Return the lines of the data below without any alteration, beginning with the line containing "family: Geometridae" and continuing through the end of the data, with both ends included.

* BEGIN Records for the exercise *

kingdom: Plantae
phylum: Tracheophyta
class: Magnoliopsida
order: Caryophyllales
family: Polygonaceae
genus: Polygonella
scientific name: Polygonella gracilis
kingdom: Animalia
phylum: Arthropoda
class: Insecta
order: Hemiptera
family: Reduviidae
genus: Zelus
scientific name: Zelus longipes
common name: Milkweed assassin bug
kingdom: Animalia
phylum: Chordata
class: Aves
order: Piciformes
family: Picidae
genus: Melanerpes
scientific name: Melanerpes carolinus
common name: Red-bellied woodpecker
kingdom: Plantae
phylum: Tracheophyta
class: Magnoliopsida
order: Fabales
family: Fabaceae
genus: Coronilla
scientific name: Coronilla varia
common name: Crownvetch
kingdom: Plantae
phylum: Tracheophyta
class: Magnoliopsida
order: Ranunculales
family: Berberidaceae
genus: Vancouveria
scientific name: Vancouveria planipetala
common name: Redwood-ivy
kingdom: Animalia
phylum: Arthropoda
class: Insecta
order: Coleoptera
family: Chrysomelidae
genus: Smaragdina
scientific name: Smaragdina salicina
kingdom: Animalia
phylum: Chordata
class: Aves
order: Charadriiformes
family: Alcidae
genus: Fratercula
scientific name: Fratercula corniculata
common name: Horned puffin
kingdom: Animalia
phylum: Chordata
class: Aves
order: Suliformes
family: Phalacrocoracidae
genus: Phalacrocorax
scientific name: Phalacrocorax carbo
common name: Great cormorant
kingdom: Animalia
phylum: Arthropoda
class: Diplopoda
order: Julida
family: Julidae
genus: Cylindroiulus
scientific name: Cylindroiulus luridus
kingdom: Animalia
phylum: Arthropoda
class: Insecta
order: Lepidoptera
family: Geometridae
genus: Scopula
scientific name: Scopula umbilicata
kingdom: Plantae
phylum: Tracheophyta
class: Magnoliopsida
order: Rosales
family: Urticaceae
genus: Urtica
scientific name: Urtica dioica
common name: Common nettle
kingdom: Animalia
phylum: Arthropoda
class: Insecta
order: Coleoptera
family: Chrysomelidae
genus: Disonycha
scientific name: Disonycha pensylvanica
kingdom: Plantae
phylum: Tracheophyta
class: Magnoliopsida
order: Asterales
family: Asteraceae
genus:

* END Records for the exercise *

- [Result for this task]
family: Geometridae
genus: Scopula
scientific name: Scopula umbilicata
kingdom: Plantae
phylum: Tracheophyta
class: Magnoliopsida
order: Rosales
family: Urticaceae
genus: Urtica
scientific name: Urtica dioica
common name: Common nettle
kingdom: Animalia
phylum: Arthropoda
class: Insecta
order: Coleoptera
family: Chrysomelidae
genus: Disonycha
scientific name: Disonycha pensylvanica
kingdom: Plantae
phylum: Tracheophyta
class: Magnoliopsida
order: Asterales
family: Asteraceae
genus:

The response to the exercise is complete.